*** PAGE EXTRACT Section Begins ***

In 2021 Abeer Abuzayed et al. proposed seven fine-tuned BERT-based models with data augmentation to solve imbalanced data problems in ArSarcasm-v2 [11] dataset. The ArSarcasmv2 dataset was made to solve both sarcasm detection and sentiment analysis tasks. The sarcasm detection dataset contains Arabic tweets with an imbalance class which is 10380 data for non-sarcastic tweets and only 2168 data for sarcastic tweets. For the sentiment analysis task, the dataset contains neutral, negative, and positive sentiments. To solve the imbalanced data problem in the sarcasm detection task, they take the negative sentiment in the sentiment analysis task dataset and use it as their sarcastic labeled data. This is because, from their analysis, they found that 89% of data labeled as sarcastic were having negative sentiments at the same time. Thus, they theorize that negative tweets can be sarcastic too. Seven BERT-based models were used to detect the sarcastic tweets and MARBERT give the best score with an F1 Score for sarcastic label data before augmentation and give an 80% F1 score for sarcastic label data after performing data augmentation [12].
Recently in 2022, another research by Shubham K and Mosab S experimented on two different data augmentation techniques by using word embeddings and repeating instances technique on the original dataset which is an internal dataset provided by the organizer in SemEval-2022 task. In their experiment, they use original dataset and performing the dataset augmentation using word embedding technique with GloVe [13] and original-repetition technique to augment the data. The experiment was carried out by building a model using each of those augmentation techniques to predict sarcasm tweets. The model was trained using BERT [7] model and provided 79% of test accuracy before performing data augmentation, 81% for the original-repetition data augmentation technique, and 83% test accuracy when using the word-embedding augmentation technique [14].

*** PAGE EXTRACT Section Ends ***

EXERCISE INSTRUCTIONS » Continue the passage on data augmentation for sarcasm detection, picking up after its last sentence. The entries that follow are drawn from an unrelated source.

*** DATA EXCERPTS Section Begins ***

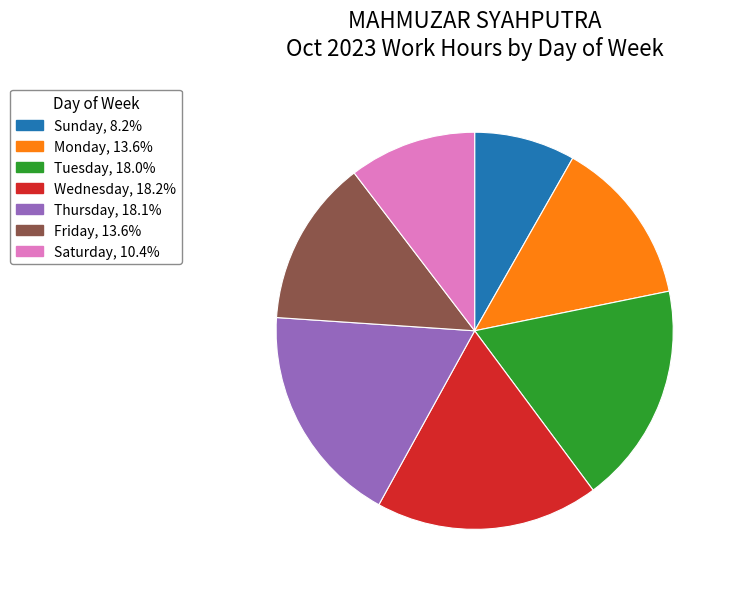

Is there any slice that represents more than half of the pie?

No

*** DATA EXCERPTS Section Ends ***
*** DATA EXCERPTS Section Begins ***

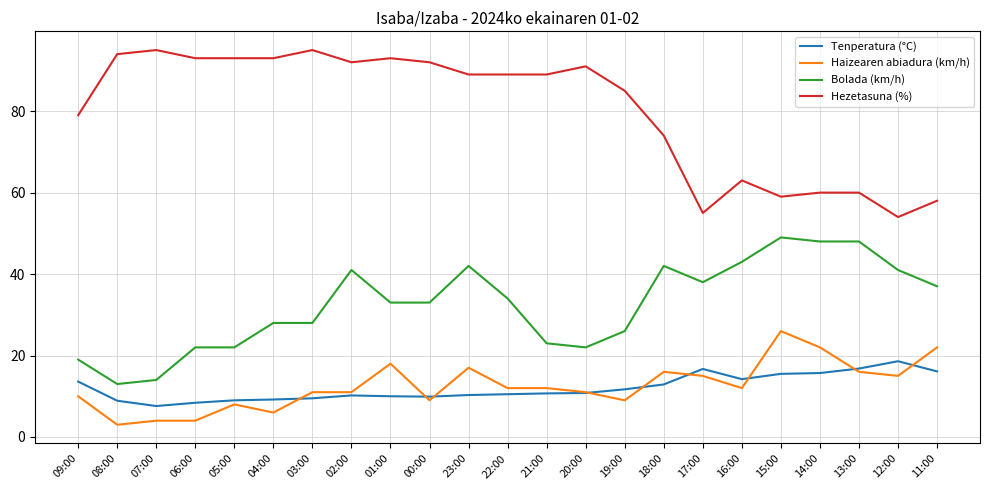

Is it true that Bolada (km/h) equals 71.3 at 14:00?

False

*** DATA EXCERPTS Section Ends ***

SOLVED EXERCISE »
Another research in 2022 that has been made at SemEval-2022 task was focusing on the analysis of sarcasm detection when using data augmentation. That research was proposed by Amirhossein A, et al. by proposing a mutation-based data augmentation technique. Mutation-based augmentation technique work by performing three processes in sequential order, starting with shuffling, deleting, and replacing. Thus, the augmentation work by first shuffling the sentences, deleting some words, and replacing the word with their synonym which has been taken from the Thesaurus website. The best results were given when building the prediction model using RoBERTa [15] with a 41.4 % of F1 Score in iSarcasm [5] dataset [16].
Based on the previous work [10,12,14,16] it can be concluded that there are still few labeled sarcastic data resource for sarcasm detection. Thus, some research was performed to tackle the imbalanced data problem due to the lack of sarcastic labeled data. Various work has been made to explore many different data augmentation techniques. However, many of them performed the augmentation in their own private dataset, and only a few of them performed it in publicly available datasets. Their analysis was also still deficient, mainly because they only focused on the F1 Score metric and lack of confusion matrix analysis before performing the augmentation and after performing the data augmentation.
Therefore, to tackle those issues, in this research we make the following contributions:
(1) Application of three different pre-trained model, BERT [7], RoBERTa [15] and DistilBERT [17] on four different publicly available twitter sarcasm detection dataset which is iSarcasm [5], Ghosh [18], Ptacek [19], and SemEval-18 [20] to analyze the performance of those models in detecting sarcastic tweets
(2) Performing data augmentation and data duplication technique in various dataset like iSarcasm [5], Ghosh [18], Ptacek [19], and SemEval-18 [20] and analyze the performance impact in terms of F1 Score.
(3) Analyze the performance impact of data augmentation and data duplication techniques by analyzing the confusion matrix results using MCC performance and performing a deep analysis of confusion matrix results by comparing the amount of true positive, true negative, false positive, and false negative after predicting sarcastic text across multiple datasets [5, 18, 19, 20].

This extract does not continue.